The budget for growth: from problem to opportunity
The other big issue for growing companies is capital. Again, the key to dealing with it is to outline a dynamic strategy that acts on multiple fronts and takes advantage of digital opportunities. There are many possible sources of funding for a company, and the most efficient way to tap into them is to combine them, selecting those most suitable for the company's stage of development and considering the possibility of pursuing them in parallel or leveraging one to access another and so on. There is also no shortage of government incentives for digitization, a theme dear to the European Union.
Considering only the more traditional sources of funding, such as banks or investment funds, is limiting and certainly not in line with the desire to be in step with the times that we mentioned at the beginning of the article.
Alternative finance and the fintech world now offer valuable opportunities that enable people to achieve goals beyond the availability of economic resources. They certainly require learning something new, perhaps relying on new professional figures, rethinking some processes: as we have seen, all of these are indispensable for growth.
Perhaps the best-known example is crowdfunding, the online capital-raising system that takes the form of many different tools, all based on the mechanism of raising funds on dedicated web platforms from a "crowd" of people who become investors or backers of the company. The particularity of crowdfunding is that, more than a financial operation, it is a marketing operation aimed at increasing brand awareness, effectively communicating the company's vision and mission, creating involvement, building a network of loyal contacts, offering something unique to potential investors, and getting in touch with stakeholders useful to the company's goals.

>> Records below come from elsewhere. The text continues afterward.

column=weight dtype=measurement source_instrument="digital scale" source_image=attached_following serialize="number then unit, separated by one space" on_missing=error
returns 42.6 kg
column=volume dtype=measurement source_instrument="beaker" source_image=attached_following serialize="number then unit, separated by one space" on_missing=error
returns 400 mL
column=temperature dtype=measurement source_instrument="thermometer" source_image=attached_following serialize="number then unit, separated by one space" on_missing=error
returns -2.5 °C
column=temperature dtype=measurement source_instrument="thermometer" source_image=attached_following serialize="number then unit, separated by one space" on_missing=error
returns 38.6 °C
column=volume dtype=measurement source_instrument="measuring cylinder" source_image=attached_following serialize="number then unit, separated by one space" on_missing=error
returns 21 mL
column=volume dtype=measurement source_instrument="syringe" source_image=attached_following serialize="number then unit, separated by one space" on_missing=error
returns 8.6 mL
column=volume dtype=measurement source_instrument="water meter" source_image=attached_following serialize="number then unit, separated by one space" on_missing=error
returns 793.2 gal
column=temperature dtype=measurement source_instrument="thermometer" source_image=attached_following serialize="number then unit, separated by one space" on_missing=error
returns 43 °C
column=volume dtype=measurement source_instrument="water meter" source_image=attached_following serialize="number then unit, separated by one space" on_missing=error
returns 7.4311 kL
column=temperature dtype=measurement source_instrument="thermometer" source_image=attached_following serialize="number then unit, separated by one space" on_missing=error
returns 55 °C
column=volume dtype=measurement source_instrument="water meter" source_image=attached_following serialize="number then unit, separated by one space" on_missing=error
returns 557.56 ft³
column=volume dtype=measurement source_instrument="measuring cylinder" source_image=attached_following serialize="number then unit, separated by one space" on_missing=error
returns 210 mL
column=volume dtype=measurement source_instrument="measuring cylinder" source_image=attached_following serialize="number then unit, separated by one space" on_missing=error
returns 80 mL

An operation that aims at convincing people to participate in a crowdfunding campaign by investing their own money in the company, but has as decisive positive side effects the building of a robust multichannel marketing process, the increase of the company's visibility, the acquisition of new skills for online activities and a network. All this remains even after the end of the campaign and has a far greater and lasting value than the capital raised.
The digital transition, in conclusion, should be considered a means as well as a purpose, an opportunity as well as a challenge, because only in this way can it become both the goal and the path to efficient growth. A path that is never finished and always has new goals.